Records from a dataset
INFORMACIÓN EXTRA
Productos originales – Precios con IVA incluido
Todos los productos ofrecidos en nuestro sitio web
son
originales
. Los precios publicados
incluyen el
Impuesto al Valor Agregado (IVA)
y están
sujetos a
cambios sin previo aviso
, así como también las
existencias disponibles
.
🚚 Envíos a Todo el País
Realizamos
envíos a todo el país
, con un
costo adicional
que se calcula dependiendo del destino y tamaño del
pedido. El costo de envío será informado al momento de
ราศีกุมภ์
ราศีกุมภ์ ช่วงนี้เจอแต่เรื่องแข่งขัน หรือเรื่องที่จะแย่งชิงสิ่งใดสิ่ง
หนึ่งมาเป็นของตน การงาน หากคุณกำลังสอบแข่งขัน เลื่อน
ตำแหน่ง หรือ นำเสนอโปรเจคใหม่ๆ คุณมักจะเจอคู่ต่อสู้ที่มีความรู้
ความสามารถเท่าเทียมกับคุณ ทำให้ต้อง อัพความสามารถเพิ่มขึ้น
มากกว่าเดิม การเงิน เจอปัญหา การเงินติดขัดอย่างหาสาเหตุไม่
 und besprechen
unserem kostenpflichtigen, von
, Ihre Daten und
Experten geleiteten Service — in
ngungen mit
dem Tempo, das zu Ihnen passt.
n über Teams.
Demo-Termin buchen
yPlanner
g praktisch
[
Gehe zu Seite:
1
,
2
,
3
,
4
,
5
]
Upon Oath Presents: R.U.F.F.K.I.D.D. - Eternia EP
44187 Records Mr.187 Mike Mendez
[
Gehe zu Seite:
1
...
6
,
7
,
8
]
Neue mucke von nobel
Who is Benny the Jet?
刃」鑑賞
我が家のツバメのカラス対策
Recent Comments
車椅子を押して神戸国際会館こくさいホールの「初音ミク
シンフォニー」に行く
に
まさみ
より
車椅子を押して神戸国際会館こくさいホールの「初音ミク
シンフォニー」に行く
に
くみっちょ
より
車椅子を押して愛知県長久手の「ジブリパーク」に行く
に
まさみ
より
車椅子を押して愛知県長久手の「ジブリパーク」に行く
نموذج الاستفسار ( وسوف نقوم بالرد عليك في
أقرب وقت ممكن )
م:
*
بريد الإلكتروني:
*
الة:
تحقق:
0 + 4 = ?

Request
Rewrite the listing above, putting "Go to page" in place of each "Gehe zu Seite" and keeping every other line unchanged.

Output for this exercise
INFORMACIÓN EXTRA
Productos originales – Precios con IVA incluido
Todos los productos ofrecidos en nuestro sitio web
son
originales
. Los precios publicados
incluyen el
Impuesto al Valor Agregado (IVA)
y están
sujetos a
cambios sin previo aviso
, así como también las
existencias disponibles
.
🚚 Envíos a Todo el País
Realizamos
envíos a todo el país
, con un
costo adicional
que se calcula dependiendo del destino y tamaño del
pedido. El costo de envío será informado al momento de
ราศีกุมภ์
ราศีกุมภ์ ช่วงนี้เจอแต่เรื่องแข่งขัน หรือเรื่องที่จะแย่งชิงสิ่งใดสิ่ง
หนึ่งมาเป็นของตน การงาน หากคุณกำลังสอบแข่งขัน เลื่อน
ตำแหน่ง หรือ นำเสนอโปรเจคใหม่ๆ คุณมักจะเจอคู่ต่อสู้ที่มีความรู้
ความสามารถเท่าเทียมกับคุณ ทำให้ต้อง อัพความสามารถเพิ่มขึ้น
มากกว่าเดิม การเงิน เจอปัญหา การเงินติดขัดอย่างหาสาเหตุไม่
 und besprechen
unserem kostenpflichtigen, von
, Ihre Daten und
Experten geleiteten Service — in
ngungen mit
dem Tempo, das zu Ihnen passt.
n über Teams.
Demo-Termin buchen
yPlanner
g praktisch
[
Go to page:
1
,
2
,
3
,
4
,
5
]
Upon Oath Presents: R.U.F.F.K.I.D.D. - Eternia EP
44187 Records Mr.187 Mike Mendez
[
Go to page:
1
...
6
,
7
,
8
]
Neue mucke von nobel
Who is Benny the Jet?
刃」鑑賞
我が家のツバメのカラス対策
Recent Comments
車椅子を押して神戸国際会館こくさいホールの「初音ミク
シンフォニー」に行く
に
まさみ
より
車椅子を押して神戸国際会館こくさいホールの「初音ミク
シンフォニー」に行く
に
くみっちょ
より
車椅子を押して愛知県長久手の「ジブリパーク」に行く
に
まさみ
より
車椅子を押して愛知県長久手の「ジブリパーク」に行く
نموذج الاستفسار ( وسوف نقوم بالرد عليك في
أقرب وقت ممكن )
م:
*
بريد الإلكتروني:
*
الة:
تحقق:
0 + 4 = ?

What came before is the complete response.